Stored data:
--*--

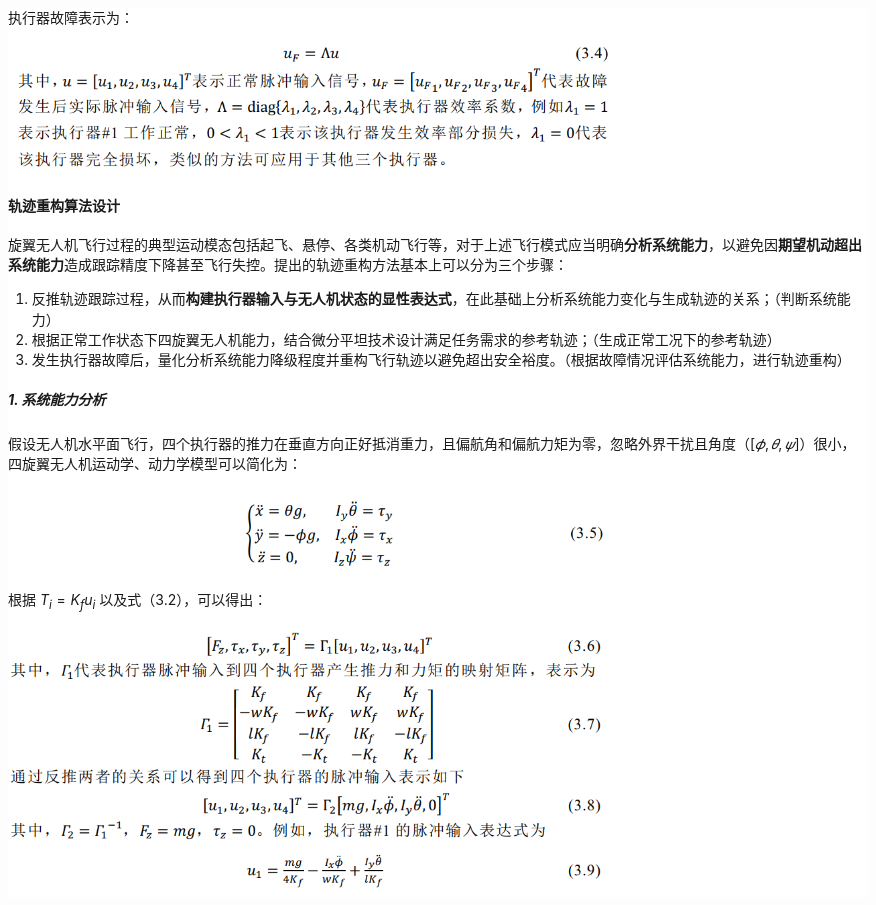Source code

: 执行器故障表示为：

<img src=".\image\02-07.png" alt="02-07" style="zoom:67%;" />



#### 轨迹重构算法设计

旋翼无人机飞行过程的典型运动模态包括起飞、悬停、各类机动飞行等，对于上述飞行模式应当明确**分析系统能力**，以避免因**期望机动超出系统能力**造成跟踪精度下降甚至飞行失控。提出的轨迹重构方法基本上可以分为三个步骤：

1. 反推轨迹跟踪过程，从而**构建执行器输入与无人机状态的显性表达式**，在此基础上分析系统能力变化与生成轨迹的关系；（判断系统能力）
2. 根据正常工作状态下四旋翼无人机能力，结合微分平坦技术设计满足任务需求的参考轨迹；（生成正常工况下的参考轨迹）
3. 发生执行器故障后，量化分析系统能力降级程度并重构飞行轨迹以避免超出安全裕度。（根据故障情况评估系统能力，进行轨迹重构）

##### 1. 系统能力分析

假设无人机水平面飞行，四个执行器的推力在垂直方向正好抵消重力，且偏航角和偏航力矩为零，忽略外界干扰且角度（$[𝜙, 𝜃, 𝜓]$）很小，四旋翼无人机运动学、动力学模型可以简化为：

<img src=".\image\02-09.png" alt="02-09" style="zoom:67%;" />

根据 $T_i=K_fu_i$ 以及式（3.2），可以得出：

<img src=".\image\02-10.png" alt="02-10" style="zoom:67%;" />
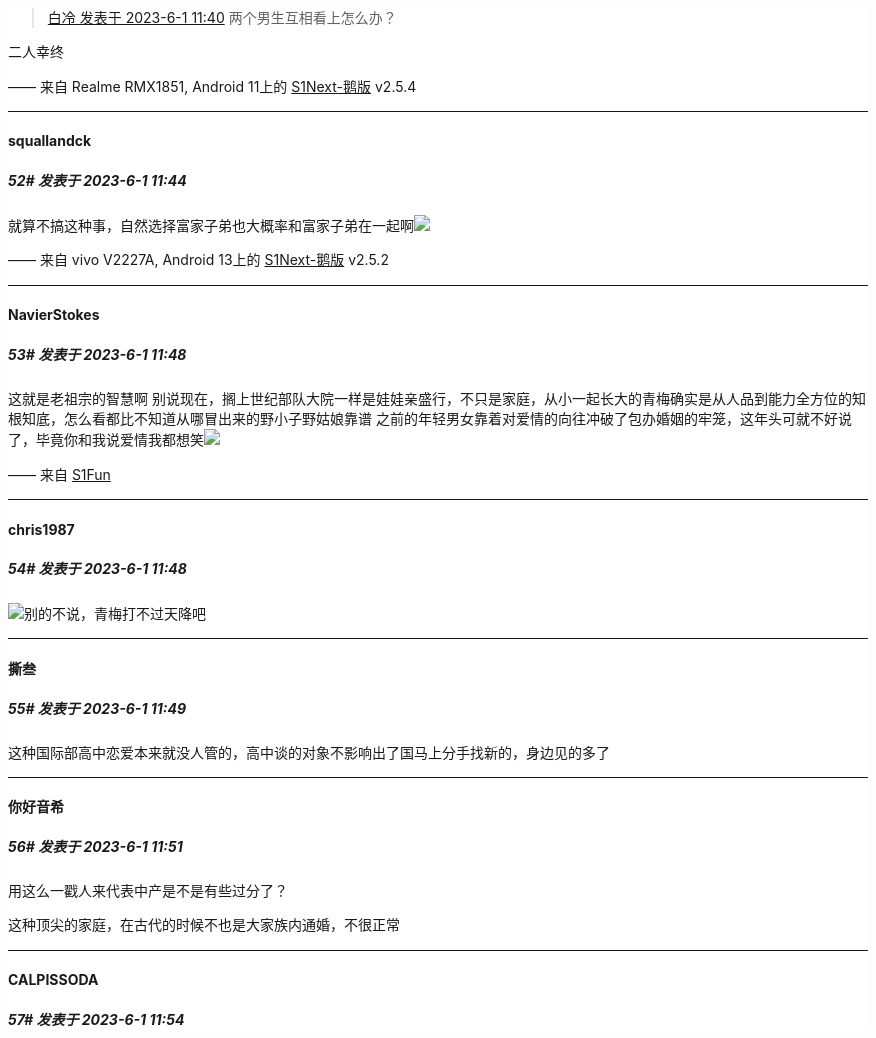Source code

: <blockquote><a href="httphttps://bbs.saraba1st.com/2b/forum.php?mod=redirect&amp;goto=findpost&amp;pid=61075085&amp;ptid=2137850" target="_blank">白冷 发表于 2023-6-1 11:40</a>
两个男生互相看上怎么办？</blockquote>
二人幸终

—— 来自 Realme RMX1851, Android 11上的 [S1Next-鹅版](https://github.com/ykrank/S1-Next/releases) v2.5.4

*****

####  squallandck  
##### 52#       发表于 2023-6-1 11:44

就算不搞这种事，自然选择富家子弟也大概率和富家子弟在一起啊<img src="https://static.saraba1st.com/image/smiley/face2017/068.png" referrerpolicy="no-referrer">

—— 来自 vivo V2227A, Android 13上的 [S1Next-鹅版](https://github.com/ykrank/S1-Next/releases) v2.5.2

*****

####  NavierStokes  
##### 53#       发表于 2023-6-1 11:48

这就是老祖宗的智慧啊
别说现在，搁上世纪部队大院一样是娃娃亲盛行，不只是家庭，从小一起长大的青梅确实是从人品到能力全方位的知根知底，怎么看都比不知道从哪冒出来的野小子野姑娘靠谱
之前的年轻男女靠着对爱情的向往冲破了包办婚姻的牢笼，这年头可就不好说了，毕竟你和我说爱情我都想笑<img src="https://static.saraba1st.com/image/smiley/face2017/067.png" referrerpolicy="no-referrer">

—— 来自 [S1Fun](https://s1fun.koalcat.com)

*****

####  chris1987  
##### 54#       发表于 2023-6-1 11:48

<img src="https://static.saraba1st.com/image/smiley/face2017/048.png" referrerpolicy="no-referrer">别的不说，青梅打不过天降吧

*****

####  撕叁  
##### 55#       发表于 2023-6-1 11:49

这种国际部高中恋爱本来就没人管的，高中谈的对象不影响出了国马上分手找新的，身边见的多了

*****

####  你好音希  
##### 56#       发表于 2023-6-1 11:51

用这么一戳人来代表中产是不是有些过分了？

这种顶尖的家庭，在古代的时候不也是大家族内通婚，不很正常

*****

####  CALPISSODA  
##### 57#       发表于 2023-6-1 11:54
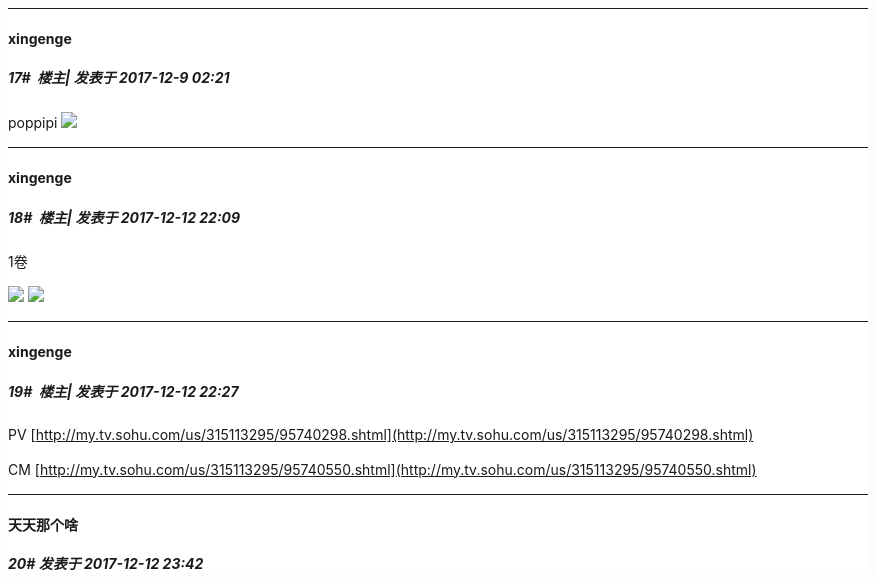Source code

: 

*****

####  xingenge  
##### 17#         楼主| 发表于 2017-12-9 02:21




poppipi
<img src="http://wx2.sinaimg.cn/large/740ca5e5gy1fm9wj6188vj21911kwkjl.jpg" referrerpolicy="no-referrer">







*****

####  xingenge  
##### 18#         楼主| 发表于 2017-12-12 22:09




1卷

<img src="http://wx3.sinaimg.cn/large/740ca5e5gy1fmebwg6s1oj20bs0gowls.jpg" referrerpolicy="no-referrer">
<img src="http://wx2.sinaimg.cn/large/740ca5e5gy1fmebwgrf4oj20bs0goq9q.jpg" referrerpolicy="no-referrer">







*****

####  xingenge  
##### 19#         楼主| 发表于 2017-12-12 22:27




PV
[http://my.tv.sohu.com/us/315113295/95740298.shtml](http://my.tv.sohu.com/us/315113295/95740298.shtml)

CM
[http://my.tv.sohu.com/us/315113295/95740550.shtml](http://my.tv.sohu.com/us/315113295/95740550.shtml)







*****

####  天天那个啥  
##### 20#       发表于 2017-12-12 23:42
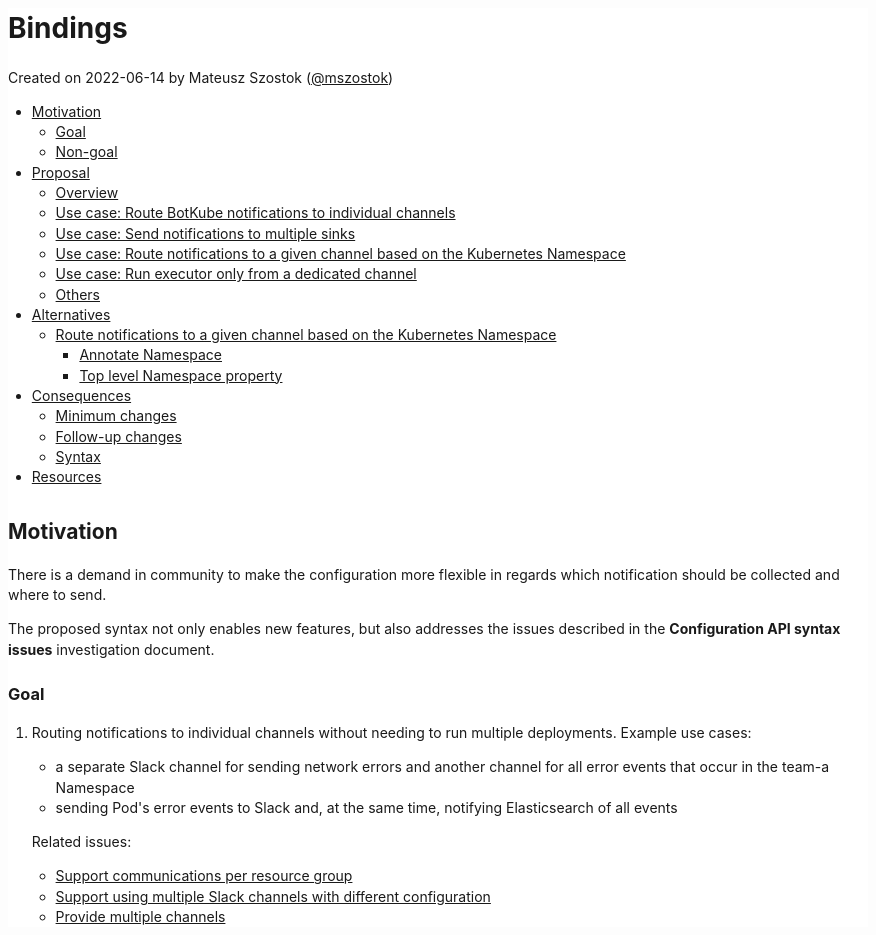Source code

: # Bindings

Created on 2022-06-14 by Mateusz Szostok ([@mszostok](https://github.com/mszostok))



- [Motivation](#motivation)
  * [Goal](#goal)
  * [Non-goal](#non-goal)
- [Proposal](#proposal)
  * [Overview](#overview)
  * [Use case: Route BotKube notifications to individual channels](#use-case-route-botkube-notifications-to-individual-channels)
  * [Use case: Send notifications to multiple sinks](#use-case-send-notifications-to-multiple-sinks)
  * [Use case: Route notifications to a given channel based on the Kubernetes Namespace](#use-case--route-notifications-to-a-given-channel-based-on-the-kubernetes-namespace)
  * [Use case: Run executor only from a dedicated channel](#use-case-run-executor-only-from-a-dedicated-channel)
  * [Others](#others)
- [Alternatives](#alternatives)
  * [Route notifications to a given channel based on the Kubernetes Namespace](#route-notifications-to-a-given-channel-based-on-the-kubernetes-namespace)
    + [Annotate Namespace](#annotate-namespace)
    + [Top level Namespace property](#top-level-namespace-property)
- [Consequences](#consequences)
  * [Minimum changes](#minimum-changes)
  * [Follow-up changes](#follow-up-changes)
  * [Syntax](#syntax)
- [Resources](#resources)



## Motivation

There is a demand in community to make the configuration more flexible in regards which notification should be collected and where to send.

The proposed syntax not only enables new features, but also addresses the issues described in the **Configuration API syntax issues** investigation document.

### Goal

1. Routing notifications to individual channels without needing to run multiple deployments. Example use cases:
    - a separate Slack channel for sending network errors and another channel for all error events that occur in the team-a Namespace
    - sending Pod's error events to Slack and, at the same time, notifying Elasticsearch of all events

    Related issues:
      - [Support communications per resource group](https://github.com/infracloudio/botkube/issues/508)
      - [Support using multiple Slack channels with different configuration](https://github.com/infracloudio/botkube/issues/444)
      - [Provide multiple channels](https://github.com/infracloudio/botkube/issues/542)
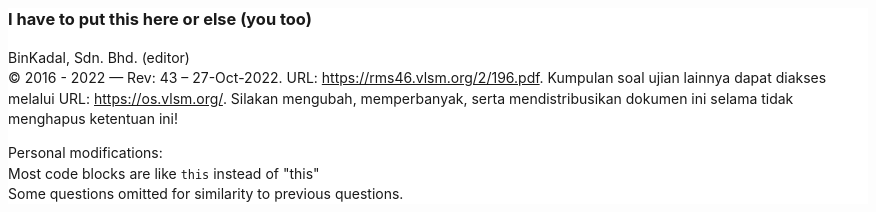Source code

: ### I have to put this here or else (you too)
BinKadal, Sdn. Bhd. (editor)<br>
© 2016 - 2022 — Rev: 43 – 27-Oct-2022. URL: https://rms46.vlsm.org/2/196.pdf. Kumpulan soal ujian lainnya dapat diakses melalui URL: https://os.vlsm.org/. Silakan mengubah, memperbanyak, serta mendistribusikan dokumen ini selama tidak menghapus ketentuan ini!

Personal modifications:<br>
Most code blocks are like `this` instead of "this"<br>
Some questions omitted for similarity to previous questions.<br>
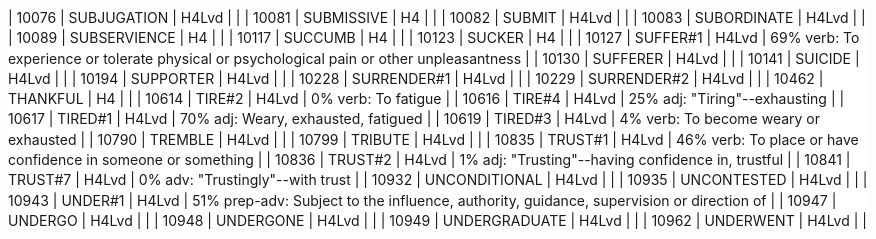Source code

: | 10076 | SUBJUGATION    | H4Lvd    |                                                                                                                                                                |
| 10081 | SUBMISSIVE     | H4       |                                                                                                                                                                |
| 10082 | SUBMIT         | H4Lvd    |                                                                                                                                                                |
| 10083 | SUBORDINATE    | H4Lvd    |                                                                                                                                                                |
| 10089 | SUBSERVIENCE   | H4       |                                                                                                                                                                |
| 10117 | SUCCUMB        | H4       |                                                                                                                                                                |
| 10123 | SUCKER         | H4       |                                                                                                                                                                |
| 10127 | SUFFER#1       | H4Lvd    | 69% verb: To experience or tolerate physical or psychological pain or  other unpleasantness                                                                    |
| 10130 | SUFFERER       | H4Lvd    |                                                                                                                                                                |
| 10141 | SUICIDE        | H4Lvd    |                                                                                                                                                                |
| 10194 | SUPPORTER      | H4Lvd    |                                                                                                                                                                |
| 10228 | SURRENDER#1    | H4Lvd    |                                                                                                                                                                |
| 10229 | SURRENDER#2    | H4Lvd    |                                                                                                                                                                |
| 10462 | THANKFUL       | H4       |                                                                                                                                                                |
| 10614 | TIRE#2         | H4Lvd    | 0% verb: To fatigue                                                                                                                                            |
| 10616 | TIRE#4         | H4Lvd    | 25% adj: "Tiring"--exhausting                                                                                                                                  |
| 10617 | TIRED#1        | H4Lvd    | 70% adj: Weary, exhausted, fatigued                                                                                                                            |
| 10619 | TIRED#3        | H4Lvd    | 4% verb: To become weary or exhausted                                                                                                                          |
| 10790 | TREMBLE        | H4Lvd    |                                                                                                                                                                |
| 10799 | TRIBUTE        | H4Lvd    |                                                                                                                                                                |
| 10835 | TRUST#1        | H4Lvd    | 46% verb: To place or have confidence in someone or something                                                                                                  |
| 10836 | TRUST#2        | H4Lvd    | 1% adj: "Trusting"--having confidence in, trustful                                                                                                             |
| 10841 | TRUST#7        | H4Lvd    | 0% adv: "Trustingly"--with trust                                                                                                                               |
| 10932 | UNCONDITIONAL  | H4Lvd    |                                                                                                                                                                |
| 10935 | UNCONTESTED    | H4Lvd    |                                                                                                                                                                |
| 10943 | UNDER#1        | H4Lvd    | 51% prep-adv: Subject to the influence, authority, guidance, supervision  or direction of                                                                      |
| 10947 | UNDERGO        | H4Lvd    |                                                                                                                                                                |
| 10948 | UNDERGONE      | H4Lvd    |                                                                                                                                                                |
| 10949 | UNDERGRADUATE  | H4Lvd    |                                                                                                                                                                |
| 10962 | UNDERWENT      | H4Lvd    |                                                                                                                                                                |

--*--

Exercise directions: Repeat the lines of the data word for word, from the very first line through the line containing "根据 $T_i=K_fu_i$ 以及式（3.2），可以得出：", and leave the pictures out.

The completed task:
Source code

: 执行器故障表示为：

<img src=".\image\02-07.png" alt="02-07" style="zoom:67%;" />



#### 轨迹重构算法设计

旋翼无人机飞行过程的典型运动模态包括起飞、悬停、各类机动飞行等，对于上述飞行模式应当明确**分析系统能力**，以避免因**期望机动超出系统能力**造成跟踪精度下降甚至飞行失控。提出的轨迹重构方法基本上可以分为三个步骤：

1. 反推轨迹跟踪过程，从而**构建执行器输入与无人机状态的显性表达式**，在此基础上分析系统能力变化与生成轨迹的关系；（判断系统能力）
2. 根据正常工作状态下四旋翼无人机能力，结合微分平坦技术设计满足任务需求的参考轨迹；（生成正常工况下的参考轨迹）
3. 发生执行器故障后，量化分析系统能力降级程度并重构飞行轨迹以避免超出安全裕度。（根据故障情况评估系统能力，进行轨迹重构）

##### 1. 系统能力分析

假设无人机水平面飞行，四个执行器的推力在垂直方向正好抵消重力，且偏航角和偏航力矩为零，忽略外界干扰且角度（$[𝜙, 𝜃, 𝜓]$）很小，四旋翼无人机运动学、动力学模型可以简化为：

<img src=".\image\02-09.png" alt="02-09" style="zoom:67%;" />

根据 $T_i=K_fu_i$ 以及式（3.2），可以得出：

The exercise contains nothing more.